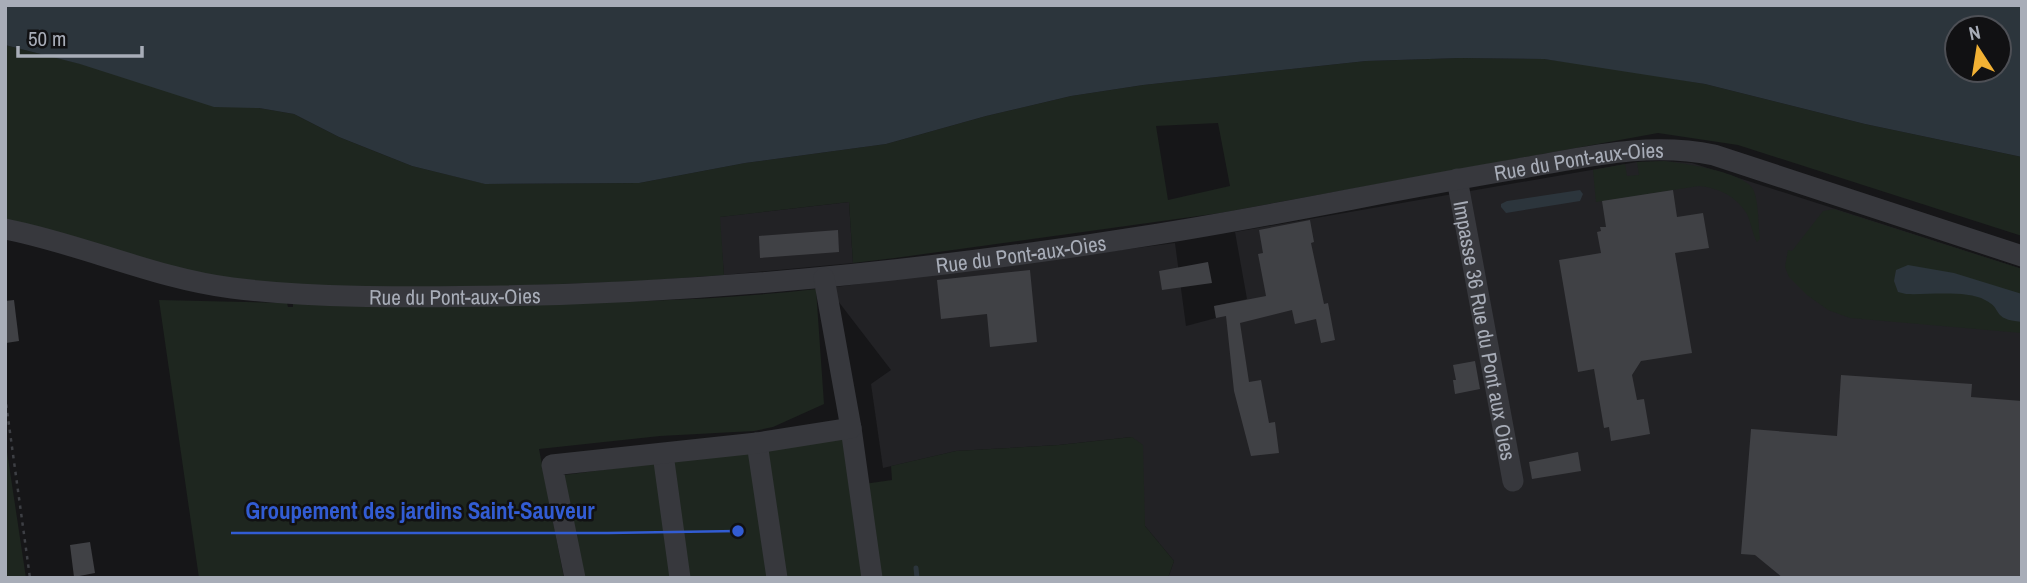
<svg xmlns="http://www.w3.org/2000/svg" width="2027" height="583" font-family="'Archivo Narrow',sans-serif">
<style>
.built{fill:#222225}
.green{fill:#1e261f;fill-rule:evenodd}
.water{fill:#2c353c;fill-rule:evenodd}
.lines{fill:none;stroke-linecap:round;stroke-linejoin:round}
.stream{stroke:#2c353c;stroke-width:5}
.building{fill:#404145}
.path{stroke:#3d3f44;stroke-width:2.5;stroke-dasharray:3.5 5;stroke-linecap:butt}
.minor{stroke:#37383d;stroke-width:21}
.labels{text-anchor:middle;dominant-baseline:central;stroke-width:5;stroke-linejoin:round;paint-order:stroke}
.street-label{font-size:21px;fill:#a8adb8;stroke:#111113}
.leader{fill:none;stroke:#325cd3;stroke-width:2.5}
.callout-dot{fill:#325cd3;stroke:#111113;stroke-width:2.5}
.callout-label{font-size:23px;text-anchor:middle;font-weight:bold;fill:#325cd3;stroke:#111113;stroke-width:5;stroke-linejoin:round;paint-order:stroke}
</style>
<rect width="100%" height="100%" fill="#161618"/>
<g class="built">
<polygon points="1664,161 1692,163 2022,269 2022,578 1168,578 1174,561 1145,526 1132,437 1059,445 956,451 883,468 871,384 891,370 828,288 1175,243 1186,326 1216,318 1214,306 1247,299 1235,232 1637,162"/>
<polygon points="849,202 853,263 724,275 719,217"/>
</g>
<g class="green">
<path d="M 5,45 L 259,108 L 294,114 L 339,137 L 412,166 L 486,184 L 639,183 L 745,163 L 886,144 L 986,116 L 1071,96 L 1143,85 L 1366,61 L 1460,58 L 1544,59 L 1606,67 L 1705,84 L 1865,124 L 2022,157 L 2022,236 L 1738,145 L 1658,133 L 1220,213 L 895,258 L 853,263 L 849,202 L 720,217 L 724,275 L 641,281 L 400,290 L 316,288 L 178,272 L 5,223 ZM 1218,123 L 1230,186 L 1168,200 L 1156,126 Z"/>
<path d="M 1664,161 C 1682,163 1747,172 1754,191 C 1759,205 1758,225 1760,239 L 1757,242 C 1752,233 1751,222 1747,214 C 1736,196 1719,188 1699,186 L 1596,202 L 1593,170 L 1625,164 L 1627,176 L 1639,175 L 1637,162 Z"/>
<polygon points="1834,209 2022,269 2022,333 1850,318 1828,310 1807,295 1789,277 1785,267 1788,250 1792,251 1823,211"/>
<path d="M 816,289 L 824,404 L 773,427 L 754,431 L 660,436 L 539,449 L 564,578 L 199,578 L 159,300 L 287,303 L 288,307 L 293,307 L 293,301 C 467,301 643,309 816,289 Z"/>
<polygon points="1132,437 1143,445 1145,526 1174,561 1168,578 584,578 564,475 848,438 857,485 892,480 891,466 956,451 1059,445"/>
<polygon points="5,438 26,578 5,578"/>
</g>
<g class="water">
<path d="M 5,5 L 2022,5 L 2022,157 L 1865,124 L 1705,84 L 1544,59 L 1460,58 L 1366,61 L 1143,85 L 1071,96 L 986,116 L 886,144 L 745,163 L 639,183 L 485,184 L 412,166 L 339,137 L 294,114 L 259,108 L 214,107 L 80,64 L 5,45 ZM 1957,28 L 1999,28 L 1999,70 L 1957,70 Z"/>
<polygon points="1580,190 1583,194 1580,201 1506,213 1501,207 1501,204 1507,201"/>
<path d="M 1908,265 L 1954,273 L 2022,294 L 2022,322 C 1990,319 2004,309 1985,300 C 1967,290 1928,295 1906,294 L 1898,292 L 1894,281 L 1896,270 Z"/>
</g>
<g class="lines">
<polyline class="stream" points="916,568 917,578"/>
</g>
<g class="building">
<polygon points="1673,190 1677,217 1703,213 1709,248 1675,253 1692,353 1641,361 1632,375 1637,400 1644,399 1650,434 1611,441 1609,427 1604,428 1594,369 1578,372 1559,260 1601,253 1597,232 1601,231 1600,227 1606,227 1602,201"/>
<polygon points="1310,220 1314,242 1311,243 1324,304 1328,303 1335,340 1321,343 1316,319 1295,324 1292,310 1240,323 1249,382 1261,380 1269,423 1275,422 1279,453 1251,456 1234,391 1226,316 1216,318 1214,306 1266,296 1258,254 1263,253 1259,230"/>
<polygon points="838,230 839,252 760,258 759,236"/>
<polygon points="1208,262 1212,283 1162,290 1159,271"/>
<polygon points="1030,270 1037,342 990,347 987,314 941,319 937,280"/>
<polygon points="14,300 19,341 6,343 5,301"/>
<polygon points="1475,361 1480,389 1455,394 1453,380 1456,380 1453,365"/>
<polygon points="1841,375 1972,384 1971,397 2022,401 2022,578 1783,578 1755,555 1741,554 1751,429 1837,436"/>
<polygon points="1578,452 1581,471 1532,479 1529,462"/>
<polygon points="90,542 95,573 74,577 70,545"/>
</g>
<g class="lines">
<polyline class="path" points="5,396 30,578"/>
<g class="minor">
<path id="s1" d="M 1457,179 L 1513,481"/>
<path id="s2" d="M 5,229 C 82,244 154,278 232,288 C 321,299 411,297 501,296 C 721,292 940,269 1158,234 C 1278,215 1397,189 1517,169 C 1584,158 1646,141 1714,155 L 2022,256"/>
<polyline points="851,428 872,578"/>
<polyline points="757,443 777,578"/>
<polyline points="663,454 680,578"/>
<polyline points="575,578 552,465 757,443 851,428 824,278"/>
</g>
</g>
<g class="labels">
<g class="street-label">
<text stroke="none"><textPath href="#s2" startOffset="1592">Rue du Pont-aux-Oies</textPath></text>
<text stroke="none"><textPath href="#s2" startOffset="1026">Rue du Pont-aux-Oies</textPath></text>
<text stroke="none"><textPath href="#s2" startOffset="458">Rue du Pont-aux-Oies</textPath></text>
<text stroke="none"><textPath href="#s1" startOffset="154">Impasse 36 Rue du Pont aux Oies</textPath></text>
</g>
</g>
<path class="leader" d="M738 531L608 533H231"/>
<circle class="callout-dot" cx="738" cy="531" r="7"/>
<g class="callout-label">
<text x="420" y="519">Groupement des jardins Saint-Sauveur</text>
</g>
<rect width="2027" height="583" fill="none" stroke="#a8adb8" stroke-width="14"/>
<g transform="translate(1978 49) rotate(348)"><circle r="33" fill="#111113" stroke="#4d4f55" stroke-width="2"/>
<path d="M0-5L12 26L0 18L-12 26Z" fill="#f2b134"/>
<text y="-10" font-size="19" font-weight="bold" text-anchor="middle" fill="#a8adb8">N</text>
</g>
<path d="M18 46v10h124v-10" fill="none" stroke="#a8adb8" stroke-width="3.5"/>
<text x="28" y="46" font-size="21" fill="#a8adb8" stroke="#111113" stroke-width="5" paint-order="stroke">50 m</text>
</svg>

§ What the task requires
Working through the records, copy each line in which the word "rule" appears.

§ Response below
.green{fill:#1e261f;fill-rule:evenodd}
.water{fill:#2c353c;fill-rule:evenodd}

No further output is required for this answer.